Injuries will happen as long as my impassioned appeals to the commissioner continue to be summarily ignored...

...which, if history is any guide, is likely to continue in perpetuity. Some men just want to watch the world burn, I suppose.

Anyway, injuries aren't going away anytime soon, and the true mark of a competent or better fantasy owner is in how one deals with them. Yelling at the commissioner on Twitter, while encouraged, is sadly insufficient if one wishes to emerge, bloodied and beaten yet still victorious. In ideal circumstances, you've lined up a reasonable contingency for the vast majority of health-related misfortunes that might befall your squad. In practice, those hamstring pulls and shoulder tears often inspire a more visceral reaction, particularly as they pile up.

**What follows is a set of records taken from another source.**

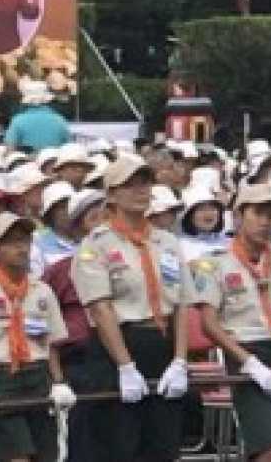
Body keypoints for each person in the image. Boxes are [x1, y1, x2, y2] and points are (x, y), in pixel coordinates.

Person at [70, 155, 191, 462]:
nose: (141, 191)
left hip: (161, 343)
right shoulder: (96, 245)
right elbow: (101, 310)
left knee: (161, 445)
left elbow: (181, 304)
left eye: (145, 183)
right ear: (111, 194)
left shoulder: (166, 242)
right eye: (130, 185)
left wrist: (179, 359)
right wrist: (125, 366)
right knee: (117, 445)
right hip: (119, 346)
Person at [194, 184, 271, 462]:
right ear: (238, 216)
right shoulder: (214, 265)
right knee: (270, 449)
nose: (266, 223)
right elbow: (209, 324)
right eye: (258, 214)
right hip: (247, 351)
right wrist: (249, 363)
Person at [0, 211, 74, 462]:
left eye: (25, 241)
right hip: (1, 377)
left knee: (46, 453)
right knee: (15, 454)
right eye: (12, 242)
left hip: (37, 374)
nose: (21, 248)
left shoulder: (42, 290)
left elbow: (50, 343)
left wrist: (58, 381)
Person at [41, 188, 103, 461]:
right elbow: (44, 327)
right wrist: (57, 378)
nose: (103, 226)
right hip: (79, 358)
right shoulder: (60, 270)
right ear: (78, 228)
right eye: (94, 219)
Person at [3, 80, 69, 153]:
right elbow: (67, 147)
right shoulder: (59, 120)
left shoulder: (18, 120)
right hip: (53, 162)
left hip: (26, 162)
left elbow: (10, 148)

If you are adventurous enough to play in a league with limited IL slots (or, as in the case of NFBC leagues like The Great Fantasy Baseball Invitational, none at all), this problem can quickly snowball into a crisis with even just a couple of injuries in rapid succession. And of course, the quality of player matters a great deal in this equation. Bottom of the roster guy got hurt? Fine, lemme trade him in for one of the five other players on the waiver wire with a similar range of outcomes. The best player? My heart skips a beat. At a thin position? My fists clench involuntarily.  There's nothing but the dregs available on the waiver wire? I AM UNTETHERED AND MY RAGE KNOWS NO BOUNDS.

In shallower or more casual leagues...yeah, it's probably not as bad as all that. Regardless of where your league may sit on the difficulty curve, though, a rash of injuries means higher demand and lower supply in terms of replacements. And when it happens in the first week of the season, it means having to make potentially season-altering decisions with essentially the least amount of actionable data we'll have at any point during the season. The corollary to that is that you have the most time left to find a solution you're ever going to have.

 

Take Comfort in Your Friends

If you're feeling the pain, just know you aren't alone. We'll get through this together (hopefully because I've done a good job managing RotoBaller's waiver wire pickups list, but either way) and come out the other side as better at this game than we were before. And the day is not yet lost, for we...

Hang on a second, my phone just buzzed.

Jose Ramirez, day-to-day.

Après nous, le déluge.

The Friday Meta is Kyle Bishop's attempt to go beyond the fantasy box score or simple strategic pointers and get at the philosophical and/or behavioral side of the game. It is hopefully not as absurd, pretentious, or absurdly pretentious as that sounds.